Williamson, K.E., J. Kan, S.W. Polson, and S.J. Williamson. 2011. Soil Biology and Biochemistry 43:736–748.

doi: 10.1016/j.soilbio.2010.04.017


The objective of this work was to develop protocols to selectively extract prokaryotic DNA from soils, representative of the whole community, amenable to high-throughput whole genome shotgun sequencing. Prokaryotic cells were extracted from soils by blending, followed by gradient centrifugation. Detergent (sodium deoxycholate) was required for complete dispersion of soil aggregates and detachment of prokaryotic cells from a broad range of soil types. Repeated extractions of a given soil sample were critical to maximize cell yield. Furthermore, cells obtained through repeated extractions captured unique prokaryotic assemblages that would otherwise have been missed in single-pass extractions. DNA was isolated from extracted cells using one of the following treatments: i) lysozyme–SDS–proteinase K (enzymatic) digestion; ii) potassium ethyl xanthogenate digestion; or iii) enzymatic digestion of cells embedded in agarose plugs. In addition, these methods were compared to a commercial bead-beating extraction kit (MoBio UltraClean). Of the indirect DNA extraction methods, plug digestion generated the largest yields (up to 70% of yields obtained by direct DNA extraction) of high-molecular weight DNA (>400 kb). Thus, plug digestion is amenable to large-insert metagenomic library construction and analysis.
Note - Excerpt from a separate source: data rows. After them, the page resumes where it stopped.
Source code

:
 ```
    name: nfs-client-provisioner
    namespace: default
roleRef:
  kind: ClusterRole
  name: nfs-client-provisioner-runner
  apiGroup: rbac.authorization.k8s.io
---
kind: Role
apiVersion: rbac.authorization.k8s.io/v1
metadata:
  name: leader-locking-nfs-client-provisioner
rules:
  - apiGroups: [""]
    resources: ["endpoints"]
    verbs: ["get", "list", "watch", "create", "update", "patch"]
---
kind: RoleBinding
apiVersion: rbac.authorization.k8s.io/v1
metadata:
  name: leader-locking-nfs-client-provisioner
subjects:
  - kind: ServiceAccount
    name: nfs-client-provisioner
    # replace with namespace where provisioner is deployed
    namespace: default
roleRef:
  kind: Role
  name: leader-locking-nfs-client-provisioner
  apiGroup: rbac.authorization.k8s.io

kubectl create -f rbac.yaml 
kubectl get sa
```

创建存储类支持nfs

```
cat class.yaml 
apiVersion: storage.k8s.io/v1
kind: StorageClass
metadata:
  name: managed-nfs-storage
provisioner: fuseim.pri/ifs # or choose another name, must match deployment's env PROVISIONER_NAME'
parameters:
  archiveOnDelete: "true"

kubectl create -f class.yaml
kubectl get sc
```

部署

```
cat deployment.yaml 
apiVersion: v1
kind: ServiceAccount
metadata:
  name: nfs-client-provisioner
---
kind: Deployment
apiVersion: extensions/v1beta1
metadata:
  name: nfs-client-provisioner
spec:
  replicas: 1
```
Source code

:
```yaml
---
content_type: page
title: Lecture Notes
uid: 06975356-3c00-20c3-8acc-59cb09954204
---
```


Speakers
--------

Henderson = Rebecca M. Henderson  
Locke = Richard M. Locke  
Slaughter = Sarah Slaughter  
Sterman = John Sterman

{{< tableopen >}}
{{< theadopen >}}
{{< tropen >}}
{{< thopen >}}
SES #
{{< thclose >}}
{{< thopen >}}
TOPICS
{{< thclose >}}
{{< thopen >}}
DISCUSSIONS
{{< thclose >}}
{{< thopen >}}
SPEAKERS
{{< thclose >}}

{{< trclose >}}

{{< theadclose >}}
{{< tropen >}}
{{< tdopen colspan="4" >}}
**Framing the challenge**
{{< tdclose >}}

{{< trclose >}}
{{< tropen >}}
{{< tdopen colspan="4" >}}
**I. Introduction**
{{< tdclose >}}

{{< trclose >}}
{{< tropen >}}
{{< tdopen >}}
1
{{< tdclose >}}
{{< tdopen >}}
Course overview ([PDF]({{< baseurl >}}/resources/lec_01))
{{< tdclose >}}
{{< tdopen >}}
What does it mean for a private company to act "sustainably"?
Comparisons of banding patterns generated by RAPD-PCR and DGGE indicated that sequence composition and inferred community composition of a given extract varied greatly with DNA isolation method. While overall diversity did not change significantly with the cell lysis method, analysis of 16S rRNA gene clone libraries revealed that each extraction procedure produced unique distributions of prokaryotic phyla within the sample population.